#### Work to complete:
Set down every record below exactly as it stands, leaving out the pictures.

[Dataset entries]
BEGIN
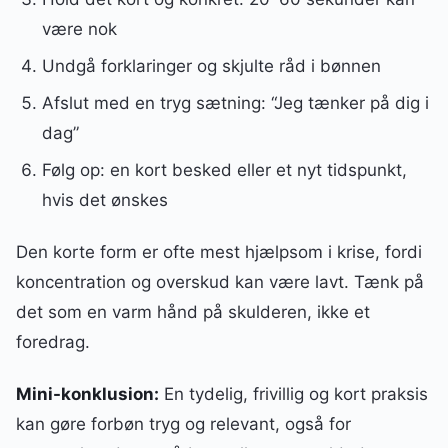
være nok
Undgå forklaringer og skjulte råd i bønnen
Afslut med en tryg sætning: “Jeg tænker på dig i
dag”
Følg op: en kort besked eller et nyt tidspunkt,
hvis det ønskes
Den korte form er ofte mest hjælpsom i krise, fordi
koncentration og overskud kan være lavt. Tænk på
det som en varm hånd på skulderen, ikke et
foredrag.
Mini-konklusion:
En tydelig, frivillig og kort praksis
kan gøre forbøn tryg og relevant, også for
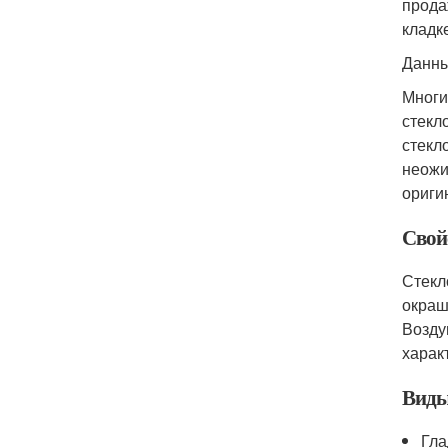
прода
кладк
Данны
Многи
стекл
стекл
неожи
ориги
Свой
Стекл
окраш
Возду
харак
Виды
Гла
END
#### Answer for this exercise:
være nok
Undgå forklaringer og skjulte råd i bønnen
Afslut med en tryg sætning: “Jeg tænker på dig i
dag”
Følg op: en kort besked eller et nyt tidspunkt,
hvis det ønskes
Den korte form er ofte mest hjælpsom i krise, fordi
koncentration og overskud kan være lavt. Tænk på
det som en varm hånd på skulderen, ikke et
foredrag.
Mini-konklusion:
En tydelig, frivillig og kort praksis
kan gøre forbøn tryg og relevant, også for
прода
кладк
Данны
Многи
стекл
стекл
неожи
ориги
Свой
Стекл
окраш
Возду
харак
Виды
Гла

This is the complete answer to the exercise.